E a meditação me ajudou. No começo. Quando eu peguei o ritmo (usando um aplicativo, Calm o nome, eu acho), eu senti uma espécie de bem estar corporal, uma clareza mental que há tempos eu buscava. Eu me senti no controle. Eu estava outra vez no controle. O mundo havia desacelerado e eu podia ficar calado, em silêncio, sem lutar contra nada, sem resistir a nenhum impulso, sem me preocupar com os eventos ao eu redor por alguns minutos.
Foi bom. Uma pausa. Um break.
Mas só no começo.
Depois a ansiedade voltou com tudo e disse para mim: tô aqui, otário, se liga. E ela não estava brincando. Eu comecei a me irritar com a meditação guiada. Eu me irritava com as instruções, que pareciam mais atrapalhar do que ajudar. Eu cheguei a responder em voz alta, quase gritando, quando o guia da meditação no aplicativo não parava de falar:
- Se você não calar a boca eu não consigo meditar, porra.
Se você não calar a boca. Se você não parar um segundo.
É uma sensação parecida com as noites de insônia, em que todo ruído, por menor que seja, chega até mim mil vezes amplificado, e meu coração acelera. É impossível relaxar.
Além do stress, o pior efeito colateral dessa dinâmica contemporânea de informações 24/7 é que eu consigo escrever cada vez menos. Eu consigo pensar cada vez menos para escrever. Eu consigo me concentrar cada vez menos para desenvolver uma ideia, uma linha de raciocínio. Constantemente meu fluxo criativo é interrompido por um pensamento aleatório e eu, quase que involuntariamente, pego o celular para ver alguma coisa.
Já falei outras vezes como para mim o ritmo é a coisa mais importante na hora de escrever. Quando eu atinjo o ritmo certo, eu me sinto levado pela escrita, carregado. Tudo fica em silêncio. O ato mecânico de escrever toma conta de mim e eu posso seguir por mil, duas mil, três mil palavras, até a fonte esgotar.

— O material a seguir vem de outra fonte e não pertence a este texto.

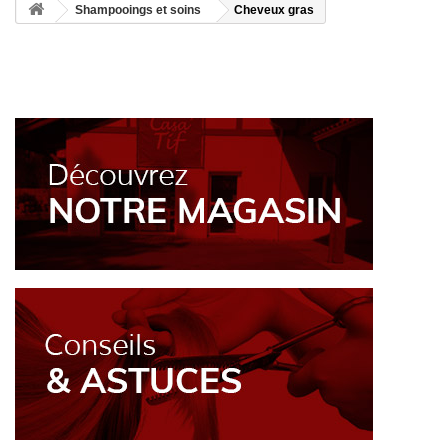
Shampooings et soins
Cheveux gras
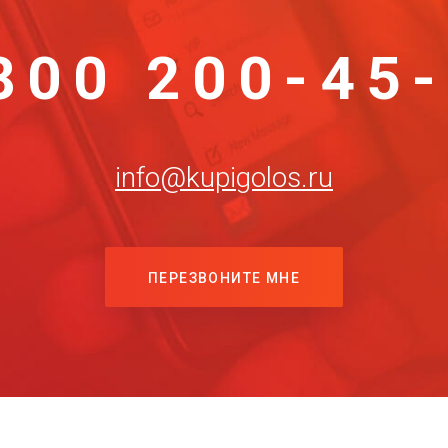
800 200-45
info@kupigolos.ru
ПЕРЕЗВОНИТЕ МНЕ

Esse ritmo é o meu controle. E esse ritmo se torna mais difícil de ser atingido dia após dia, porque estou tentando focar em mil coisas ao mesmo tempo, em informações vindas de todas as direções possíveis.
Uma coisa depois da outra, sem parar, sem descanso.
Eu sei que esse não é um problema específico meu, mas um problema maior. Uma relação tóxica e dependente com a tecnologia, com a informação, com as notícias, com o mundo contemporâneo.
Com tudo caminhando meio que na corda bamba, tudo a um tuite de mudar bruscamente, não saber o que está acontecendo parece muito arriscado, e assim o ciclo ansioso se instala. Preciso saber, porque se eu não souber, o que pode acontecer?
É uma falsa sensação de que estar por dentro de tudo o que acontece nos dá algum controle sobre os eventos cotidianos.
Cada minuto desperdiçado com uma atividade inútil vai cobrar o seu preço mais tarde.
Cada minuto em silêncio lavando louça poderia ser utilizado para algo mais produtivo.
Uma coisa depois da outra, sem parar, sem descanso.
Não me entenda mal: eu adoro os vídeos do Casimiro Miguel, mas eu vou ficar bem feliz no dia em que eu conseguir passar 24 horas sem buscar refúgio nos seus bordões engraçadinhos.
Talvez eu devesse deixar a embalagem de desodorante mais próxima do vaso sanitário.